#### PAGE EXTRACT

◇ ◇ ◇

Grimby’s Grat – January 2019

Grimby’s Gratitude – How I Write

the E-Newsletter of Goldeen Ogawa • Issue 14, January 2019

Originally posted for Patrons on January 4 on Patreon

What have I done?
  • Written: Driving Arcana 30/4.3: “White Noise”
  • Art: Personal art!
  • Published: Driving Arcana: Rotation Four (eBook)
What am I doing?
  • Cleanup on Professor Odd #17: Eyes in the Deep, edits for Driving Arcana: Rotation Five, and final read-through revisions for Lucena in the House of Madgrin.
  • Art:  Interior illustrations for The Aubergine Spellbook and Lucena in the House of Madgrin
  • Publishing: The Aubergine Spellbook (The Adventures of Bouragner Felpz, Volume III)
Where am I going?
  • I’m tucking in for a winter of productivity, but I’m sneaking up to Seattle in March to help Kikidoodle sell Purrmaids at Emerald City ComicCon. And I’ll be in Seattle again in April for Norwescon!

How I Write

I’ve read a lot of posts with advice about how you should write. This will not be one like them. This is not how anyone should write (unless they’d like to try). It’s a description of how I write at this particular point in my life. I’ve been developing this process since I began seriously writing stories in 2000, and it will continue to develop, I suspect, until the moment I die. But if you like my stories (which I hope you do), it may interest you to learn how they are written. 

Note that this describes how I write fiction. My process for creating comics is, while similar, also substantially different.

◇ ◇ ◇

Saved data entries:
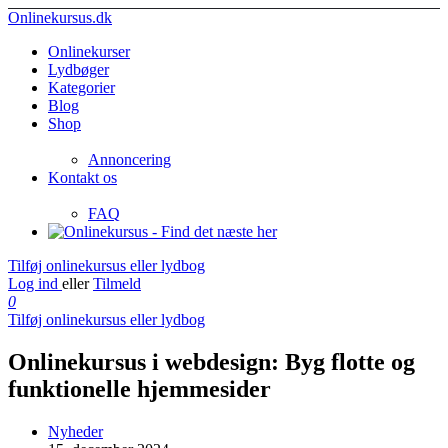
Onlinekursus.dk
Onlinekurser
Lydbøger
Kategorier
Blog
Shop
Annoncering
Kontakt os
FAQ
Tilføj onlinekursus eller lydbog
Log ind
eller
Tilmeld
0
Tilføj onlinekursus eller lydbog
Onlinekursus i webdesign: Byg flotte og
funktionelle hjemmesider
Nyheder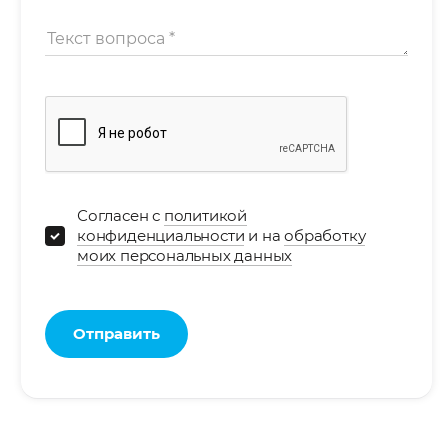
Согласен с
политикой
конфиденциальности
и на
обработку
моих персональных данных
Отправить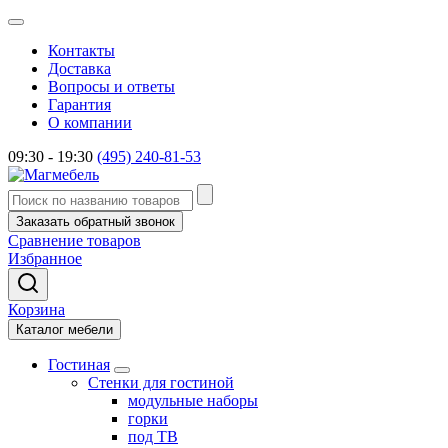
Контакты
Доставка
Вопросы и ответы
Гарантия
О компании
09:30 - 19:30
(495) 240-81-53
Заказать обратный звонок
Сравнение товаров
Избранное
Корзина
Каталог мебели
Гостиная
Стенки для гостиной
модульные наборы
горки
под ТВ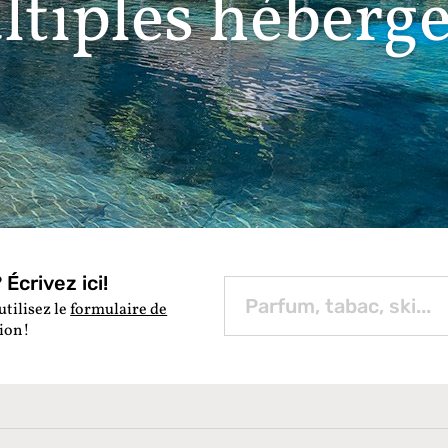
ltiples héberg
Écrivez ici!
utilisez le
formulaire de
tion!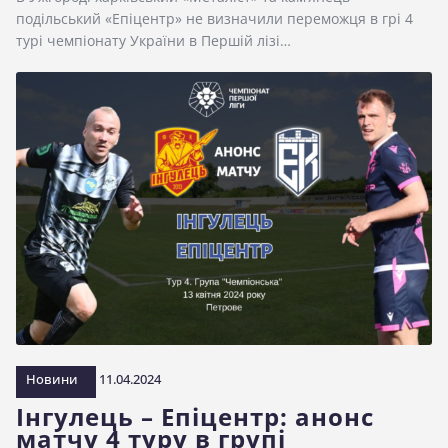
подільський «Епіцентр» не визначили переможця в грі 4
турі чемпіонату України в Першій лізі…
Новини
11.04.2024
Інгулець – Епіцентр: анонс
матчу 4 туру в групі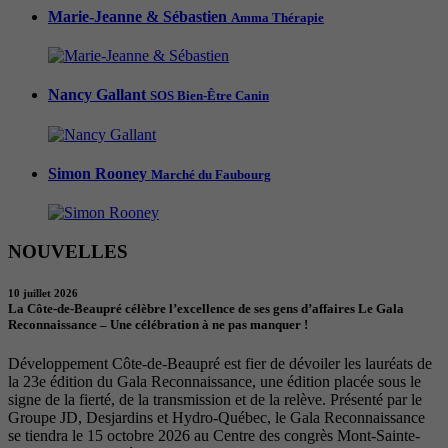
Marie-Jeanne & Sébastien
Amma Thérapie
Nancy Gallant
SOS Bien-Être Canin
Simon Rooney
Marché du Faubourg
NOUVELLES
10 juillet 2026
La Côte-de-Beaupré célèbre l’excellence de ses gens d’affaires Le Gala
Reconnaissance – Une célébration à ne pas manquer !
Développement Côte-de-Beaupré est fier de dévoiler les lauréats de
la 23e édition du Gala Reconnaissance, une édition placée sous le
signe de la fierté, de la transmission et de la relève. Présenté par le
Groupe JD, Desjardins et Hydro-Québec, le Gala Reconnaissance
se tiendra le 15 octobre 2026 au Centre des congrès Mont-Sainte-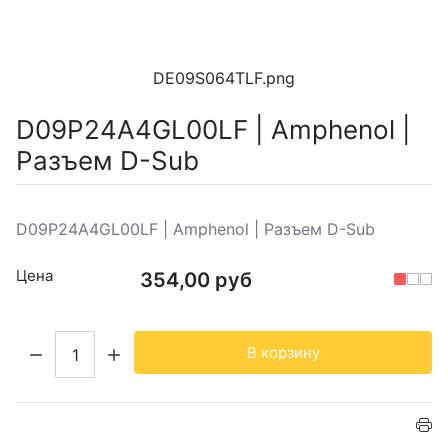
DE09S064TLF.png
D09P24A4GL00LF | Amphenol |
Разъем D-Sub
D09P24A4GL00LF | Amphenol | Разъем D-Sub
Цена
354,00 руб
Кол-во:
В корзину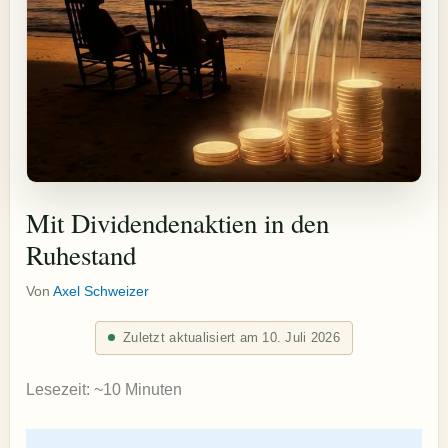
Mit Dividendenaktien in den
Ruhestand
Von
Axel Schweizer
Zuletzt aktualisiert am 10. Juli 2026
Lesezeit: ~10 Minuten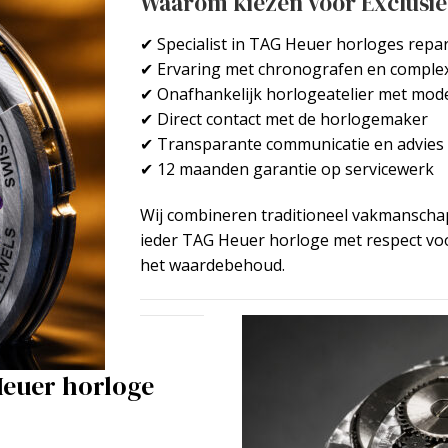
Waarom kiezen voor Exclusi
✔ Specialist in
TAG Heuer horloges repa
✔ Ervaring met chronografen en comple
✔ Onafhankelijk horlogeatelier met mod
✔ Direct contact met de horlogemaker
✔ Transparante communicatie en advies
✔ 12 maanden garantie op servicewerk
Wij combineren traditioneel vakmansch
ieder TAG Heuer horloge met respect voo
het waardebehoud.
Heuer horloge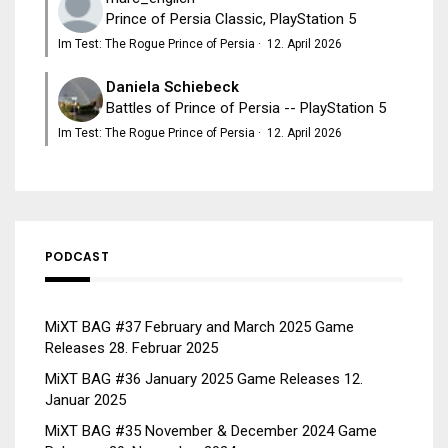
Prince of Persia Classic, PlayStation 5
Im Test: The Rogue Prince of Persia
·
12. April 2026
Daniela Schiebeck
Battles of Prince of Persia -- PlayStation 5
Im Test: The Rogue Prince of Persia
·
12. April 2026
PODCAST
MiXT BAG #37 February and March 2025 Game
Releases
28. Februar 2025
MiXT BAG #36 January 2025 Game Releases
12.
Januar 2025
MiXT BAG #35 November & December 2024 Game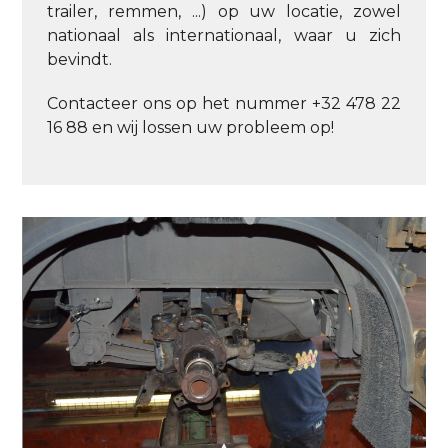
trailer, remmen, ...) op uw locatie, zowel
nationaal als internationaal, waar u zich
bevindt.
Contacteer ons op het nummer +32 478 22
16 88 en wij lossen uw probleem op!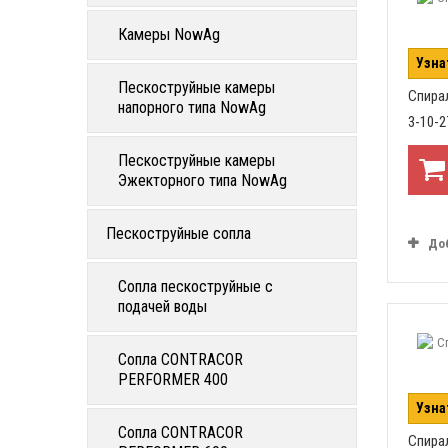
Камеры NowAg
Узна
Пескоструйные камеры
Спира
напорного типа NowAg
3-10-
Пескоструйные камеры
Эжекторного типа NowAg
Пескоструйные сопла
До
Сопла пескоструйные с
подачей воды
Сопла CONTRACOR
PERFORMER 400
Узна
Сопла CONTRACOR
Спира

◇ ◇ ◇

#### TASKS FOR THIS EXERCISE
1. Summarize the January 2019 newsletter in two sentences.
2. According to the January 2019 newsletter, which event will the author attend in Seattle in April?
3. Write the next part of the January 2019 newsletter, beginning after its final sentence about the comics process.

#### SOLVED TASKS
1. This January 2019 issue of Goldeen Ogawa's e-newsletter reports finished work, including the published eBook Driving Arcana: Rotation Four, as well as ongoing editing, illustration and publishing projects and planned trips to Seattle in March and April. It then opens a section on how the author currently writes fiction, described not as advice but as a personal process developed since 2000 that is expected to keep changing.

2. Norwescon.

3.
Stage 0: Sparks Coagulate

This is sort of the proto-story soup that is constantly sloshing around inside my head, made up of half-formed ideas, images, feelings and concepts. The earliest stage of a story begins here, when enough idea-bits bond together that they begin to snowball and take on a life of their own. I find that once a proto-story knows how it will end, it can move on to…

Stage 1: Raw Words

This is similar to what is commonly known as a rough draft. Now, what exactly that means will vary greatly between writers. For me it means the whole story, beginning to end, as close to perfect as I can get it on the first try. My lofty goal is to be able to actually get it perfect on the first try. Which I don’t know if any other writer has had the audacity to admit, but I bet we all wish we could. And I very nearly have done it when the story was short enough and the ideas clear enough. And I’ve gotten better at it the more I practice writing. But as of now my stories need a few stages of revisions before they’re ready for print.

Stage 2: Cleanups

This is not a second draft as most writers might recognize it. Maybe some could call it story edits. What I call it is applying the Diana Wynne Jones principle of “reading the whole thing over again as if you have never read it before” and fixing all the things that make me squirm inside and think “oh, I suppose that’ll do” (Diana says that is a sure sign that it won’t). Or, cleanups. I clean up the story. In the early years this could mean rewriting big chunks, but lately I find it’s mostly fine-tuning words and fixing all the typos I can find. And the occasional glaring continuity error.

Stage 3: Edits

Once a story is cleaned up it goes out to my Wonderful Mother for copy edits. In the beginning she would also do story edits, but these days I can do most of them myself in the cleanup stage. Then it comes back to me, and I enter or STET her edits (and do a little more cleaning), before sending it back to her one last time to check that all the edits are accounted for and that my “cleaning” did not introduce any new errors.

Stage 4: Final Read-through

This, after the raw words, is the hardest part of writing a story: I take the edited manuscript and read it out loud to myself to make sure it sounds good. This entails one last pass of cleaning and typo-catching, as nothing makes you really look at the words like having to say them aloud. It also takes a lot of energy, and I can’t do it in public places like cafés or waiting rooms so it can take even longer than writing the thing in the first place. But once it’s finally done the manuscript goes back to WoMo one last time for her to check my final changes (because I have caught glaring errors only in the read-through that necessitated rewriting hundreds of words) and then… then it’s time for Stage 5.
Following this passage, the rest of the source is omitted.